— start of DATA FOR THIS TASK —

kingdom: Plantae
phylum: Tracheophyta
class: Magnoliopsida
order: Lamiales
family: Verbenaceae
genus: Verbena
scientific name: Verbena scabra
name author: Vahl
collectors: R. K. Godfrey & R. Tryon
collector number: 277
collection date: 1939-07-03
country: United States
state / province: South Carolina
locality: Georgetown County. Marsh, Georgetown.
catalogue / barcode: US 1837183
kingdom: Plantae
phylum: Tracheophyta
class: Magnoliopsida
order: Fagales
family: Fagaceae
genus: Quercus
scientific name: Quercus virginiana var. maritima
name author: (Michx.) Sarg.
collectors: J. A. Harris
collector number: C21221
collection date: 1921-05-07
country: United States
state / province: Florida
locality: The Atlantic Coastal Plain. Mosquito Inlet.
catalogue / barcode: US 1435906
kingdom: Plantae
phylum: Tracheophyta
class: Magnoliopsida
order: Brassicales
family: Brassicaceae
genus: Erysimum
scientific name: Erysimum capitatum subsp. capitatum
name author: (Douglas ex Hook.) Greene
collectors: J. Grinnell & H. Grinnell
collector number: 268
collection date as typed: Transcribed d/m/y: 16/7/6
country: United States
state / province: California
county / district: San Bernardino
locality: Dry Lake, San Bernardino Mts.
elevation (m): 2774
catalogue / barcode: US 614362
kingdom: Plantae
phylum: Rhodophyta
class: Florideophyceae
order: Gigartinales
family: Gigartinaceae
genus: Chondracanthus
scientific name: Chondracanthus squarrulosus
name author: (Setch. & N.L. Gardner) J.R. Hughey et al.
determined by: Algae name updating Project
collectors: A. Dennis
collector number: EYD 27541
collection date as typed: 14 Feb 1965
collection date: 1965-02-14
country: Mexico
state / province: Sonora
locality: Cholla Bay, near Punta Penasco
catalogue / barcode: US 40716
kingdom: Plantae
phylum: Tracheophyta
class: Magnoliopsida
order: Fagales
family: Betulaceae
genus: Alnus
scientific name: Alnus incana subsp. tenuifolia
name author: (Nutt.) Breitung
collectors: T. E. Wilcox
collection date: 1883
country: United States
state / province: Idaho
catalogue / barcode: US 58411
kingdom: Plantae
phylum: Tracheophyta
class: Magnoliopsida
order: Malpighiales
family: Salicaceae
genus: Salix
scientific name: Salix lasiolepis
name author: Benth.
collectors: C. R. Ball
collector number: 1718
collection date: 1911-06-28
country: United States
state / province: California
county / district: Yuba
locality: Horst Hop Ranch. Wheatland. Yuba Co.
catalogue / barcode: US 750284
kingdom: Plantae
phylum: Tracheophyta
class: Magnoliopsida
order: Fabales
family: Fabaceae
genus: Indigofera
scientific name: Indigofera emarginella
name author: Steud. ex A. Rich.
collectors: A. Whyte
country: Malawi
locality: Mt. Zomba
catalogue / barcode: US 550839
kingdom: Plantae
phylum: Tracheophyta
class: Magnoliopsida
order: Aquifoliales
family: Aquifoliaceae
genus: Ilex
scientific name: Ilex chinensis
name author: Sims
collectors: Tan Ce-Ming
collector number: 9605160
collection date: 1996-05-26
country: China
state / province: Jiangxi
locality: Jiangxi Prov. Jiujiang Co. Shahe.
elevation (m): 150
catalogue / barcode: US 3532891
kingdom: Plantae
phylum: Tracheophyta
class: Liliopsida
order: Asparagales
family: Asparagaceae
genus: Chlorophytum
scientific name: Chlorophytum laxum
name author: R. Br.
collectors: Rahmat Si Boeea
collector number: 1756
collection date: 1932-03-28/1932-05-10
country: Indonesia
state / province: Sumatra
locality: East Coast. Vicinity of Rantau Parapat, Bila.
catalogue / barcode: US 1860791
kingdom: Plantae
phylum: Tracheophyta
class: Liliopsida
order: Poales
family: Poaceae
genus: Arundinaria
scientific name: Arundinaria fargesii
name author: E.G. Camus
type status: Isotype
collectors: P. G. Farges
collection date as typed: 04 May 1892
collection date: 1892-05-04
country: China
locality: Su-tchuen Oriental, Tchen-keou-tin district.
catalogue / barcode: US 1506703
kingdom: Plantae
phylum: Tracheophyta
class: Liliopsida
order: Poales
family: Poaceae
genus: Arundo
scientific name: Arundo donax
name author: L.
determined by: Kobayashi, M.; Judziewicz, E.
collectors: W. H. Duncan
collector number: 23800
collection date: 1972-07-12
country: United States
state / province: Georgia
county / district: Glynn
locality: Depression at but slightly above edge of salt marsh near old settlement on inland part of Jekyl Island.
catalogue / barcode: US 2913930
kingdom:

— end of DATA FOR THIS TASK —

## WHAT THE TASK REQUIRES
Rewrite the listing above, swapping every occurrence of "catalogue / barcode" for "catalog number" and keeping everything else unchanged.

## TASK OUTPUT
kingdom: Plantae
phylum: Tracheophyta
class: Magnoliopsida
order: Lamiales
family: Verbenaceae
genus: Verbena
scientific name: Verbena scabra
name author: Vahl
collectors: R. K. Godfrey & R. Tryon
collector number: 277
collection date: 1939-07-03
country: United States
state / province: South Carolina
locality: Georgetown County. Marsh, Georgetown.
catalog number: US 1837183
kingdom: Plantae
phylum: Tracheophyta
class: Magnoliopsida
order: Fagales
family: Fagaceae
genus: Quercus
scientific name: Quercus virginiana var. maritima
name author: (Michx.) Sarg.
collectors: J. A. Harris
collector number: C21221
collection date: 1921-05-07
country: United States
state / province: Florida
locality: The Atlantic Coastal Plain. Mosquito Inlet.
catalog number: US 1435906
kingdom: Plantae
phylum: Tracheophyta
class: Magnoliopsida
order: Brassicales
family: Brassicaceae
genus: Erysimum
scientific name: Erysimum capitatum subsp. capitatum
name author: (Douglas ex Hook.) Greene
collectors: J. Grinnell & H. Grinnell
collector number: 268
collection date as typed: Transcribed d/m/y: 16/7/6
country: United States
state / province: California
county / district: San Bernardino
locality: Dry Lake, San Bernardino Mts.
elevation (m): 2774
catalog number: US 614362
kingdom: Plantae
phylum: Rhodophyta
class: Florideophyceae
order: Gigartinales
family: Gigartinaceae
genus: Chondracanthus
scientific name: Chondracanthus squarrulosus
name author: (Setch. & N.L. Gardner) J.R. Hughey et al.
determined by: Algae name updating Project
collectors: A. Dennis
collector number: EYD 27541
collection date as typed: 14 Feb 1965
collection date: 1965-02-14
country: Mexico
state / province: Sonora
locality: Cholla Bay, near Punta Penasco
catalog number: US 40716
kingdom: Plantae
phylum: Tracheophyta
class: Magnoliopsida
order: Fagales
family: Betulaceae
genus: Alnus
scientific name: Alnus incana subsp. tenuifolia
name author: (Nutt.) Breitung
collectors: T. E. Wilcox
collection date: 1883
country: United States
state / province: Idaho
catalog number: US 58411
kingdom: Plantae
phylum: Tracheophyta
class: Magnoliopsida
order: Malpighiales
family: Salicaceae
genus: Salix
scientific name: Salix lasiolepis
name author: Benth.
collectors: C. R. Ball
collector number: 1718
collection date: 1911-06-28
country: United States
state / province: California
county / district: Yuba
locality: Horst Hop Ranch. Wheatland. Yuba Co.
catalog number: US 750284
kingdom: Plantae
phylum: Tracheophyta
class: Magnoliopsida
order: Fabales
family: Fabaceae
genus: Indigofera
scientific name: Indigofera emarginella
name author: Steud. ex A. Rich.
collectors: A. Whyte
country: Malawi
locality: Mt. Zomba
catalog number: US 550839
kingdom: Plantae
phylum: Tracheophyta
class: Magnoliopsida
order: Aquifoliales
family: Aquifoliaceae
genus: Ilex
scientific name: Ilex chinensis
name author: Sims
collectors: Tan Ce-Ming
collector number: 9605160
collection date: 1996-05-26
country: China
state / province: Jiangxi
locality: Jiangxi Prov. Jiujiang Co. Shahe.
elevation (m): 150
catalog number: US 3532891
kingdom: Plantae
phylum: Tracheophyta
class: Liliopsida
order: Asparagales
family: Asparagaceae
genus: Chlorophytum
scientific name: Chlorophytum laxum
name author: R. Br.
collectors: Rahmat Si Boeea
collector number: 1756
collection date: 1932-03-28/1932-05-10
country: Indonesia
state / province: Sumatra
locality: East Coast. Vicinity of Rantau Parapat, Bila.
catalog number: US 1860791
kingdom: Plantae
phylum: Tracheophyta
class: Liliopsida
order: Poales
family: Poaceae
genus: Arundinaria
scientific name: Arundinaria fargesii
name author: E.G. Camus
type status: Isotype
collectors: P. G. Farges
collection date as typed: 04 May 1892
collection date: 1892-05-04
country: China
locality: Su-tchuen Oriental, Tchen-keou-tin district.
catalog number: US 1506703
kingdom: Plantae
phylum: Tracheophyta
class: Liliopsida
order: Poales
family: Poaceae
genus: Arundo
scientific name: Arundo donax
name author: L.
determined by: Kobayashi, M.; Judziewicz, E.
collectors: W. H. Duncan
collector number: 23800
collection date: 1972-07-12
country: United States
state / province: Georgia
county / district: Glynn
locality: Depression at but slightly above edge of salt marsh near old settlement on inland part of Jekyl Island.
catalog number: US 2913930
kingdom:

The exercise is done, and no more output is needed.